Incorrect IAM permission setup may lead to upload failures.

The solution is quite simple, visit https://console.aws.amazon.com/iam/home?#users and paste example policy JSON under Inline Policies. If you get *Statement is missing required element - Statement “$ID” is missing “Principal” element. *, it means that you have mistakenly mixed S3 Policy with User Permission Policy. Try the above link.

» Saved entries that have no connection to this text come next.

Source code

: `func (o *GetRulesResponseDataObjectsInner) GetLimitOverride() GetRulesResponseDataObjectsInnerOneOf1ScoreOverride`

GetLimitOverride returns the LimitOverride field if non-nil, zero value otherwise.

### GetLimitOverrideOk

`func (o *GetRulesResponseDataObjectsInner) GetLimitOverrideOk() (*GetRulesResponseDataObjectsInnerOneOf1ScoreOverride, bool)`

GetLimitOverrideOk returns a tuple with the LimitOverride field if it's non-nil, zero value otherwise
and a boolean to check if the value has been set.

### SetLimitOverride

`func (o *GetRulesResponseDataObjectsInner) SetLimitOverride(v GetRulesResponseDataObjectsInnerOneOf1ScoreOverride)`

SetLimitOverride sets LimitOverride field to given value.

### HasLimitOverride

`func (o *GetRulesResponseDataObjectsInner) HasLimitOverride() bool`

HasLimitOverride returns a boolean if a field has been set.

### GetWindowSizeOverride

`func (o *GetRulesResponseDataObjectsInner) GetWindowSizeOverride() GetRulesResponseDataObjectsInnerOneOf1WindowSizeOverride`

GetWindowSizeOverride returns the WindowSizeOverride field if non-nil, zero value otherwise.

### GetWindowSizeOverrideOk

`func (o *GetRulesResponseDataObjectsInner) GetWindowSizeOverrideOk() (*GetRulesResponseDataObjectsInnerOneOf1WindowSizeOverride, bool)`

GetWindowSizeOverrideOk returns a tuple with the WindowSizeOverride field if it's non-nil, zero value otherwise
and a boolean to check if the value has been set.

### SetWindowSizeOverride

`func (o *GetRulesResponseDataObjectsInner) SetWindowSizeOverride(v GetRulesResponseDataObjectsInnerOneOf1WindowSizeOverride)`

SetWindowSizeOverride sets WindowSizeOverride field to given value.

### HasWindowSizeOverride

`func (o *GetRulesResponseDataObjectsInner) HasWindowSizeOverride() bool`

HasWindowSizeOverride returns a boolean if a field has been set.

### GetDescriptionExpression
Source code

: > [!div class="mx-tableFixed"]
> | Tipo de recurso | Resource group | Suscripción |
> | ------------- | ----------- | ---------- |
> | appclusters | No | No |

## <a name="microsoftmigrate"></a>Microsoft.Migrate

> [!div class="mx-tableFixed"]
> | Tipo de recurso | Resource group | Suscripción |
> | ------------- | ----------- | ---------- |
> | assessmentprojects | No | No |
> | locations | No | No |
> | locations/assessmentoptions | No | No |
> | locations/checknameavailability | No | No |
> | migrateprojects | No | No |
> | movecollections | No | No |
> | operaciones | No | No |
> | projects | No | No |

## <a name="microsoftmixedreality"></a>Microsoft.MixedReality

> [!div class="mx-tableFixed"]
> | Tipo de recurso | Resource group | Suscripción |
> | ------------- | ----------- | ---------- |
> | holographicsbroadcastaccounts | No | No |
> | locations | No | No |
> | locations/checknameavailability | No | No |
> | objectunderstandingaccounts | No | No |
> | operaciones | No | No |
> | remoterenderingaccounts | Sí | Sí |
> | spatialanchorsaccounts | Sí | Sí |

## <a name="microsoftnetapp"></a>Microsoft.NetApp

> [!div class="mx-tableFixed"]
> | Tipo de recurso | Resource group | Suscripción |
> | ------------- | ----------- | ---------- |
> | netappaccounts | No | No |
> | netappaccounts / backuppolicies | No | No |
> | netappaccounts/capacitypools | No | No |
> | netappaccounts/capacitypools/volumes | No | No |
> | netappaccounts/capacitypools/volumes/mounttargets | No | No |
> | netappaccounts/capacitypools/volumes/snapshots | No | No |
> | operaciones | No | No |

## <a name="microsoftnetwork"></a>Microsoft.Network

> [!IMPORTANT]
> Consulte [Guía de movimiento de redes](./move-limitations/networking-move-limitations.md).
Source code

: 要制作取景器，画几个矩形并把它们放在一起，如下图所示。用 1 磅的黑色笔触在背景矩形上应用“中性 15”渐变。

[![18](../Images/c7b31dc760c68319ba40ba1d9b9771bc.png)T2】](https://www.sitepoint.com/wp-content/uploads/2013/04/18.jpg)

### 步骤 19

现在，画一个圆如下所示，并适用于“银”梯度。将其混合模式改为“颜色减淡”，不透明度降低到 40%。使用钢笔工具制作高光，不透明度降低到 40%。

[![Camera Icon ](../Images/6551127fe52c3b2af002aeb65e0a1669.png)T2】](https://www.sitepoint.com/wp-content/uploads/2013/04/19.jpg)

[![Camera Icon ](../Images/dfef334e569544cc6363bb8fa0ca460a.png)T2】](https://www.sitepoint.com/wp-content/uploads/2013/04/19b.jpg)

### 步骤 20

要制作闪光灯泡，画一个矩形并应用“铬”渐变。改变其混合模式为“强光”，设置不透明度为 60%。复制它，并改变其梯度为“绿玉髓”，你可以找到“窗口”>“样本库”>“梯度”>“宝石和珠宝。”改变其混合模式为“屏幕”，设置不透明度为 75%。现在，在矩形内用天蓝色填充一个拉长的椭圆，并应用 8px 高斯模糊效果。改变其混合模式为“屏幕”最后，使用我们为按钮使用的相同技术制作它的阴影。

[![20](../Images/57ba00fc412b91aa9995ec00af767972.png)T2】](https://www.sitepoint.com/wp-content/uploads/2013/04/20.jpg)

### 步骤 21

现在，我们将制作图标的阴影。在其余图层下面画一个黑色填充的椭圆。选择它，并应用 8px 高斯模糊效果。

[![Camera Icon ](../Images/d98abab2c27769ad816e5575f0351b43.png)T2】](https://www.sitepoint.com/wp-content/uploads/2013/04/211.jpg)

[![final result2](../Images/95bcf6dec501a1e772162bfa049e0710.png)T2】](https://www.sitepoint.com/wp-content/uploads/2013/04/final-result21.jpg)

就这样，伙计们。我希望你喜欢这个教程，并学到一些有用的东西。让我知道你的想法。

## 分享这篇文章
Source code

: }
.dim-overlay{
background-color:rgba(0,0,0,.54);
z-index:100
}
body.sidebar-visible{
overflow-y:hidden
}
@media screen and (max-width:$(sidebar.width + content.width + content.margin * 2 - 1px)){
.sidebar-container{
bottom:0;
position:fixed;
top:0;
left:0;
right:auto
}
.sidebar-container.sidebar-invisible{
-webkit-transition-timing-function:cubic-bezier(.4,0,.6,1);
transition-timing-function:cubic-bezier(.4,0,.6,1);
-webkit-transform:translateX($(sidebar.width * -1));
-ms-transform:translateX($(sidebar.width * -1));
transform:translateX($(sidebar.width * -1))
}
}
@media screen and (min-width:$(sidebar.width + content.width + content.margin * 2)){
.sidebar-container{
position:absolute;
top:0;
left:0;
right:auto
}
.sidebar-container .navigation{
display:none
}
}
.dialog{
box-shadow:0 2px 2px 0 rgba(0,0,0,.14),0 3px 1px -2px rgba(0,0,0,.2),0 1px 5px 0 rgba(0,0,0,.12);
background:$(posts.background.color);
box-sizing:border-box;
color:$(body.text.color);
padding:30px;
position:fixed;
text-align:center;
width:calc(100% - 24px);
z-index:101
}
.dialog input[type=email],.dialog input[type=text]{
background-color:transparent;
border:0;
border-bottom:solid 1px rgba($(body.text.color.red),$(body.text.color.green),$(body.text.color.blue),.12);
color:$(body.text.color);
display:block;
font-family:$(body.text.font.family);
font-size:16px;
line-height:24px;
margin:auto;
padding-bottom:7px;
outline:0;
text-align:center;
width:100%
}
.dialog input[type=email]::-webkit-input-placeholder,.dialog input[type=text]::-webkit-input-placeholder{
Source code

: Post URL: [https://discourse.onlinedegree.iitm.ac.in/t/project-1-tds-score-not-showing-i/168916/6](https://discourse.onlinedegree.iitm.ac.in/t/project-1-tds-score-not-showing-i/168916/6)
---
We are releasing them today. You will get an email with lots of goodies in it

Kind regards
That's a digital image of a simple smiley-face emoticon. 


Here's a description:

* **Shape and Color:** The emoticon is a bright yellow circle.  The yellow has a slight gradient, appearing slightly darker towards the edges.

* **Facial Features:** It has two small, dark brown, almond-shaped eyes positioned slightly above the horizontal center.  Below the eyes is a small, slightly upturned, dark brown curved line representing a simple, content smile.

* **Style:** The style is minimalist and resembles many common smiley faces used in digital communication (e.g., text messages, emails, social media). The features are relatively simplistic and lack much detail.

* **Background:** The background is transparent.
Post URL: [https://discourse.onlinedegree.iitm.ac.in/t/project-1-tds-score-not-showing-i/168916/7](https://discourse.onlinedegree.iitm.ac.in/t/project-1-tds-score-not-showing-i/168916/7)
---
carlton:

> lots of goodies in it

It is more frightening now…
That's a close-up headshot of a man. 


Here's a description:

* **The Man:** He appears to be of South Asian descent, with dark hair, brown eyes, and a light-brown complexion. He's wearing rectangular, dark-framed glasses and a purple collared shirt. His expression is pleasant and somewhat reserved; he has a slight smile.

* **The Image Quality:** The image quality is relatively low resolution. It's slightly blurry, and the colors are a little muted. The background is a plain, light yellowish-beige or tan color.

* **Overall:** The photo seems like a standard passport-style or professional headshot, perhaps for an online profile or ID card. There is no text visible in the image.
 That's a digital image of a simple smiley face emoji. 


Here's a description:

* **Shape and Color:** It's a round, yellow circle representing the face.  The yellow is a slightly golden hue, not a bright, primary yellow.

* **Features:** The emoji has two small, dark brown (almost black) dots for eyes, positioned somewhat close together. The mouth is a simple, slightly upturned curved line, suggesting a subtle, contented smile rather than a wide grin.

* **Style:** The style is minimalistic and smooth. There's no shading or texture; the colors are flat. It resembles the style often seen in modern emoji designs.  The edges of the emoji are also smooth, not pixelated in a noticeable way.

  1. OpenSSL certificate invalid

This issue may occur when you use the regions name in http://docs.aws.amazon.com/AWSEC2/latest/UserGuide/using-regions-availability-zones.html. Code like us-east-1 will cause Fog to generate such a URL: https://your-bucket-name-in-s3.s3-us-east-1.amazonaws.com. But this URL now perform a permanent redirect to https://your-bucket-name-in-s3.s3-ap-northeast-1.amazonaws.com. This means AWS preferred to use the code ap-northeast-1 instead of us-east-1. This may related to a minor update in S3, but it used to return s3.amazonaws.com in the <Endpoint> field of XML contents. Fog just concat your bucket name and append that endpoint URL, generating such URL like https://your-bucket-name-in-s3.your-bucket-name-in-s3.s3-ap-northeast-1.amazonaws.com. And that cause this certificate issue.

Solution is quite simple as well, directly use final code such as ap-northeast-1 and access the bucket without redirection.